Segment Open
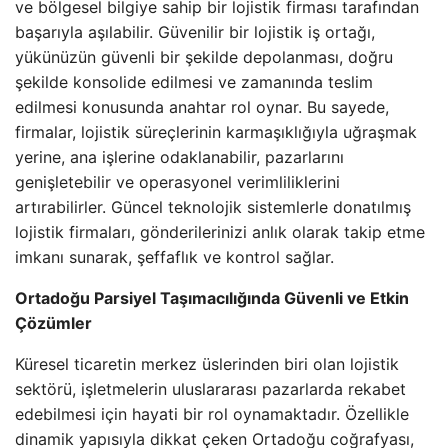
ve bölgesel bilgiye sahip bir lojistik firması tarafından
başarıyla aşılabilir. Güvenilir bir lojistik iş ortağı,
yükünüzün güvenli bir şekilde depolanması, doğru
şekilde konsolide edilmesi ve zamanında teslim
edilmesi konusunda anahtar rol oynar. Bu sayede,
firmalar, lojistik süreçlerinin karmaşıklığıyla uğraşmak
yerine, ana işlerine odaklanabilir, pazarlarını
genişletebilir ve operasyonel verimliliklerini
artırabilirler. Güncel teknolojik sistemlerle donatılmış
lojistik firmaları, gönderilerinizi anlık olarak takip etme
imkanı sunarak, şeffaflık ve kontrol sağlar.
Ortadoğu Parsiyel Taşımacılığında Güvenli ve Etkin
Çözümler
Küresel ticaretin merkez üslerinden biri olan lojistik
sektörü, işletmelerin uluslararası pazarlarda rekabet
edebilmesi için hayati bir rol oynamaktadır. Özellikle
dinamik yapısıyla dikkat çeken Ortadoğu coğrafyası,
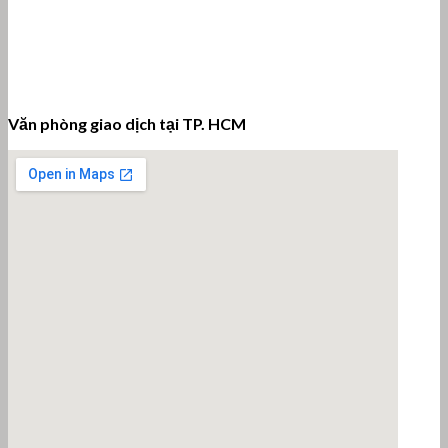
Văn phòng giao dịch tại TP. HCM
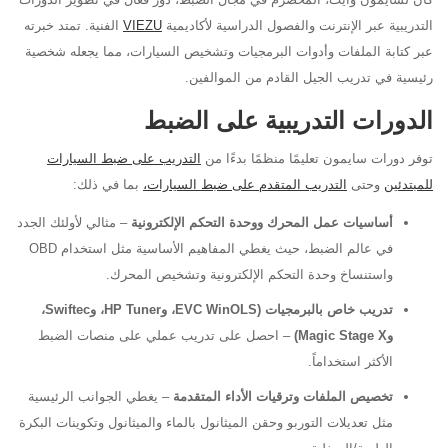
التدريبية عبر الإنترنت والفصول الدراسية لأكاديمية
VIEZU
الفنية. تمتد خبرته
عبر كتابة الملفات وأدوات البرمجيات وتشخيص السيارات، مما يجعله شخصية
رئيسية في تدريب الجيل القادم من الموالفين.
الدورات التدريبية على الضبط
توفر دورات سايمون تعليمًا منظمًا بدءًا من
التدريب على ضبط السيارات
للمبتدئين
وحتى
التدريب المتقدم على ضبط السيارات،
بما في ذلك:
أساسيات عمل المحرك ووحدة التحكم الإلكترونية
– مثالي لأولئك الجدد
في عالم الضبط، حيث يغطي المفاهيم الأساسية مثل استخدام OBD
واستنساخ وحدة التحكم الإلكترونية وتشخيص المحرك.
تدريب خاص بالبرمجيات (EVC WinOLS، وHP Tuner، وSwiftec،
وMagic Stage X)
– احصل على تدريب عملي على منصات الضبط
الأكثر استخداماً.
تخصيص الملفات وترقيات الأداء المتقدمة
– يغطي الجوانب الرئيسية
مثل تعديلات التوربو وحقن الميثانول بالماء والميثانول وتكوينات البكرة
Segment Closed
WORK REQUIRED:
Exactly what appears in the records above must be returned, apart from the pictures.

RESULT FOR THIS EXERCISE:
ve bölgesel bilgiye sahip bir lojistik firması tarafından
başarıyla aşılabilir. Güvenilir bir lojistik iş ortağı,
yükünüzün güvenli bir şekilde depolanması, doğru
şekilde konsolide edilmesi ve zamanında teslim
edilmesi konusunda anahtar rol oynar. Bu sayede,
firmalar, lojistik süreçlerinin karmaşıklığıyla uğraşmak
yerine, ana işlerine odaklanabilir, pazarlarını
genişletebilir ve operasyonel verimliliklerini
artırabilirler. Güncel teknolojik sistemlerle donatılmış
lojistik firmaları, gönderilerinizi anlık olarak takip etme
imkanı sunarak, şeffaflık ve kontrol sağlar.
Ortadoğu Parsiyel Taşımacılığında Güvenli ve Etkin
Çözümler
Küresel ticaretin merkez üslerinden biri olan lojistik
sektörü, işletmelerin uluslararası pazarlarda rekabet
edebilmesi için hayati bir rol oynamaktadır. Özellikle
dinamik yapısıyla dikkat çeken Ortadoğu coğrafyası,
Văn phòng giao dịch tại TP. HCM
التدريبية عبر الإنترنت والفصول الدراسية لأكاديمية
VIEZU
الفنية. تمتد خبرته
عبر كتابة الملفات وأدوات البرمجيات وتشخيص السيارات، مما يجعله شخصية
رئيسية في تدريب الجيل القادم من الموالفين.
الدورات التدريبية على الضبط
توفر دورات سايمون تعليمًا منظمًا بدءًا من
التدريب على ضبط السيارات
للمبتدئين
وحتى
التدريب المتقدم على ضبط السيارات،
بما في ذلك:
أساسيات عمل المحرك ووحدة التحكم الإلكترونية
– مثالي لأولئك الجدد
في عالم الضبط، حيث يغطي المفاهيم الأساسية مثل استخدام OBD
واستنساخ وحدة التحكم الإلكترونية وتشخيص المحرك.
تدريب خاص بالبرمجيات (EVC WinOLS، وHP Tuner، وSwiftec،
وMagic Stage X)
– احصل على تدريب عملي على منصات الضبط
الأكثر استخداماً.
تخصيص الملفات وترقيات الأداء المتقدمة
– يغطي الجوانب الرئيسية
مثل تعديلات التوربو وحقن الميثانول بالماء والميثانول وتكوينات البكرة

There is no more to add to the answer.